There were well chosen and obviously sincere words from right across the political spectrum in Northern Ireland, proving that, underneath the often fractious exchanges between the parties, there is a genuine layer of humanity. The enmity so often expressed is political, not personal.
Good wishes from the Prime Minister, Scotland's First Minister and Senator Gary Hart on behalf of the American Government shows the standing of Mr Robinson, who they recognise as one of Northern Ireland's most able politicians.
Mr Robinson may not have seemed a likely candidate for cardiac problems but he does carry a heavy workload and a sometimes frantic schedule, which must take its toll. This week's impending crisis over welfare reform, which he warned in this newspaper last week could lead to the Stormont administration falling, was one of his immediate concerns.
Of course, he will now view proceedings from the sidelines and it will fall to a party colleague, possibly DSD Minister Mervyn Storey, to propose the Welfare Reform Bill today.
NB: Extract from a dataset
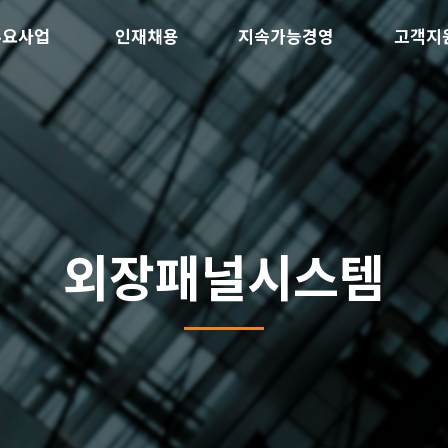
주요사업
인재채용
지속가능경영
고객지
외장패널시스템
At this stage it seems certain to fall because of the blocking mechanism, a petition of concern, signed by Sinn Fein and the SDLP.
It is a pity that the magnanimous words issued when his illness became known could not be translated into more consensus politics at Stormont, instead of driving headlong into another crisis.
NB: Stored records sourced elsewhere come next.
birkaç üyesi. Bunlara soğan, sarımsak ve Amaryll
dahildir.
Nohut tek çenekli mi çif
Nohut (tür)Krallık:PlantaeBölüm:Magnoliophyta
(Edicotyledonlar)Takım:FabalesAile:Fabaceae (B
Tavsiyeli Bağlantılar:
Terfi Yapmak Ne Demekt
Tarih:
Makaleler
As far as the DUP is concerned it will be some time before Mr Robinson is able to resume his role as First Minister but the party is fortunate to have Arlene Foster in its ranks to step in as required. She has proved in the past that she has the ability for the role, but also broad support within the party and respect from her political opponents.
No doubt she hopes that any stand-in role will be short-lived and that Mr Robinson will soon return to his desk, restored fully to health. It is a sentiment most people will echo and, like the politicians, send their best wishes to him and his family at this worrying time.